On Democracy and Compassion
October 25, 2020
Two themes are on my mind this week: Democracy and Compassion.
Democracy for two reasons. The obvious one is of course the upcoming election. Regardless of where your political inclination lies, every major election cycle in our country serves as a reminder of how important participation by every one of us is. An old teacher I knew and admired used to remind us of how we should never take our democracy for granted: if we wanted to keep it, we were exhorted, we would need to work at it individually and collectively all the days of our lives. I was struck by that notion, and particularly struck by how much voting was just the starting place. Of course you must vote, we were urged; that part went without saying. But we were needed to participate, and that didn’t just meaning speaking and being heard. It also meant the heavy lifting of rolling up our civic sleeves and doing something for others. Sure, that might mean getting involved in the voting process as a volunteer around election time; but it also meant getting out and helping others in our town or city in between elections. Doing the good work of being a steward of our fellow citizens in any way we could. Recognizing the inherent value and worth of others and that it was our obligation to consider their needs as important as ours and to either make space for their needs to be met or actively try to help meet them. This was democracy’s unwritten code. Democracy wasn’t a yearly event, but a way of being with each other.
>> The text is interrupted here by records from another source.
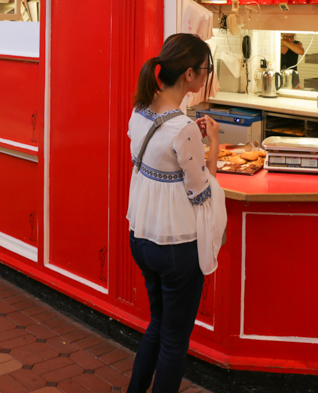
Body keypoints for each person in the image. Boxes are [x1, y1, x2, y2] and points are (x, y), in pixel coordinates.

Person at [127, 33, 220, 393]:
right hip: (176, 246)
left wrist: (193, 145)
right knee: (175, 340)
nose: (205, 78)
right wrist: (213, 145)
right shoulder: (182, 128)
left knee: (158, 324)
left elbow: (152, 161)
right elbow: (201, 191)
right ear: (190, 76)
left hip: (142, 237)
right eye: (206, 71)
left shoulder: (140, 112)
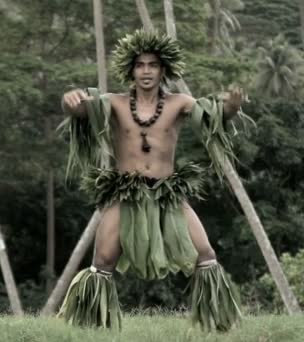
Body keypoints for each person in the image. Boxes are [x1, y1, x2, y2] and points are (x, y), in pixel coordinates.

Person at [57, 29, 245, 332]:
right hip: (126, 191)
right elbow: (80, 110)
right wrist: (69, 101)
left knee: (205, 253)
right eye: (140, 65)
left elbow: (213, 113)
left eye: (153, 65)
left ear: (163, 70)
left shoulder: (178, 103)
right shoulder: (115, 103)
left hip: (167, 193)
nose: (146, 71)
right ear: (131, 69)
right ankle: (90, 328)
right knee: (102, 259)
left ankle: (219, 324)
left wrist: (232, 108)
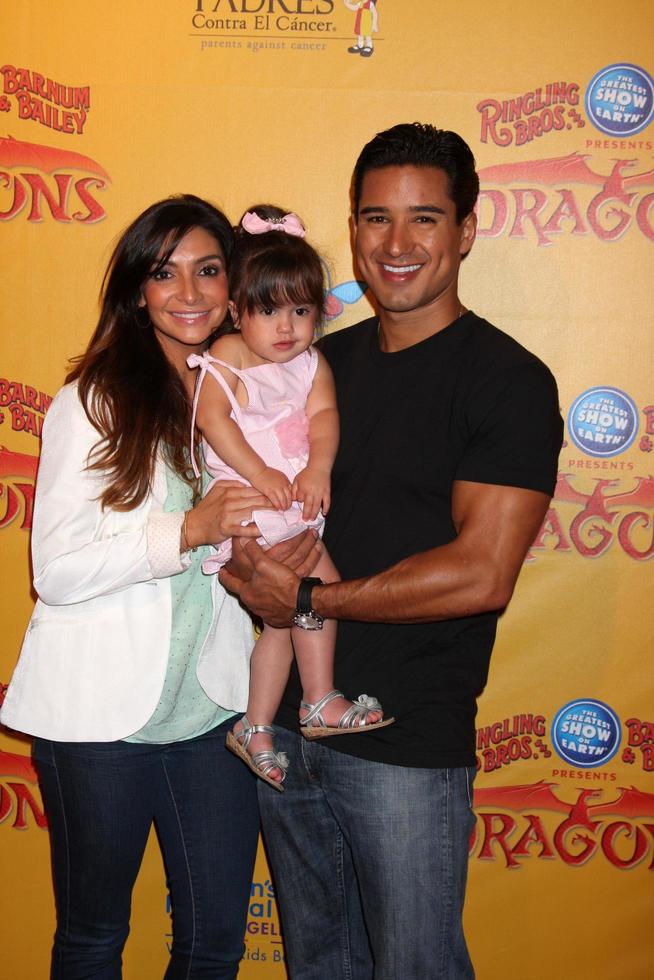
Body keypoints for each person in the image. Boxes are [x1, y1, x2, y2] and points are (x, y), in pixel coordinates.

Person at [220, 124, 564, 979]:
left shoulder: (506, 380)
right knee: (319, 966)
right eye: (376, 218)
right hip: (287, 734)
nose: (397, 244)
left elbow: (482, 574)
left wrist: (306, 602)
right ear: (353, 226)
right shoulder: (309, 361)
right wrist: (232, 555)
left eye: (424, 219)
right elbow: (231, 485)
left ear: (467, 231)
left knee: (415, 968)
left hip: (407, 745)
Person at [0, 194, 319, 979]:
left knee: (214, 941)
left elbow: (247, 564)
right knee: (94, 936)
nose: (189, 292)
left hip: (214, 711)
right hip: (100, 720)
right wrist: (186, 529)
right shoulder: (95, 400)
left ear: (236, 285)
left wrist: (280, 560)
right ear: (136, 290)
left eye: (209, 270)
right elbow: (59, 569)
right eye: (164, 272)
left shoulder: (263, 394)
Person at [187, 204, 391, 791]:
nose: (287, 327)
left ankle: (255, 725)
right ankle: (319, 698)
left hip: (292, 505)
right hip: (249, 506)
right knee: (315, 592)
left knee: (283, 621)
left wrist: (319, 468)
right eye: (269, 310)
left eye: (301, 311)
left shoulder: (310, 364)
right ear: (235, 312)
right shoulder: (230, 353)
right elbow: (212, 417)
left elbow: (324, 418)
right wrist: (260, 473)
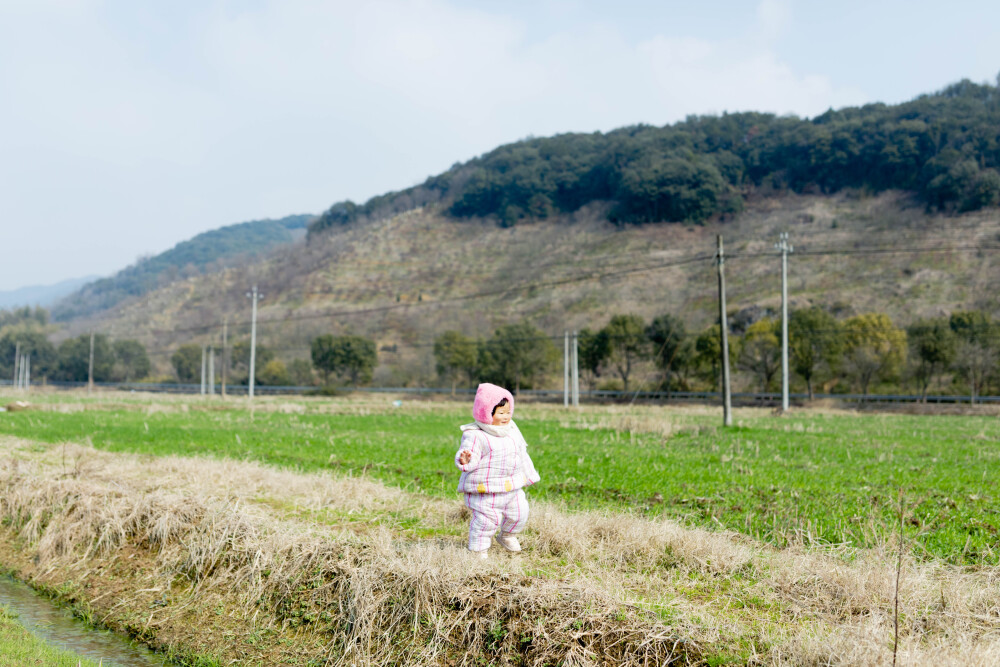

Those lessons resonate with me again as we head together, you and I, into scenario planning for the second semester of this school year, work that we’ll start the week after next. We look forward to hearing from you and working with you not only to get a sense of where everyone is, but also to try to crack this nut of the best possible version of Vermont Commons starting in the second semester. Your participation–like the vote–isn’t mandatory, but it sure helps! And it’s a great way to remind and remember that we are all in this together.
Which leads me to thoughts about compassion. The Dalai Lama–in Tibetan Buddhism regarded as the human incarnation of pure compassion–was asked in a forum of religious leaders a few years ago how to lead the most compassionate life. Many of us in the audience expected him to go into a long, elaborate discussion, taking time to suggest extensive guidance on the topic. Instead, he calmly, directly, simply said, “Reduce suffering in the world.”
Our school’s non-discrimination statement, in line with that of the State of Vermont as well as our governing body the National Association of Independent Schools, explains that we do not discriminate based on, among other things, gender and sexual diversity, which includes sexual orientation as well as religion. For some people, this can be challenging, in that their religion’s guidance does not support diversity in sexual orientation, and as a school it’s important that we–particularly given our non-discrimination policy and practice–support both the full variety of religious adherence and the full spectrum of gender and sexual diversity within our community. Regardless of where you may be on these issues, my hope is that compassion can be something we all share. I very much like the Miriam Webster Dictionary definition of compassion: “sympathetic consciousness of others’ distress together with a desire to alleviate it.” It’s why I was struck by Pope Francis’s released statements this week in which he indicates support for same-sex unions. For the Catholic Church, this is a controversial moment, and I don’t seek to downplay that in any shape or form. The election is a controversial moment. Determining whether or not we should be in school, outside, or online is a controversial moment. But I note something in Pope Francis’s statements that aligns with our non-discrimination policy, which is that sympathetic recognition of the distress of same-sex couples not having the same access and opportunity of other couples and a desire to alleviate their distress.
In less than two weeks, on the day after the election (or sometime soon thereafter), some members of our community are going to be very happy, and some are going to be feeling great distress. Can we recognize the inherent humanity, value, and worth of each other regardless of political opinions and reach out to each other in that distress, agreeing that we are all in this together, that we must come together no matter the results of an election and face the distress common to us all? Regardless of politics, of sexual orientation, of faith or belief, we all face a common pandemic, a shared natural environment in need of protection and help, a long-lasting, unresolved history of discrimination. Only together do we succeed, and only together we will feel, and indeed be, fulfilled. Only through compassion.
I am both grateful and heartened to face these times with you. Our community, every day, fills me with hope and deep optimism!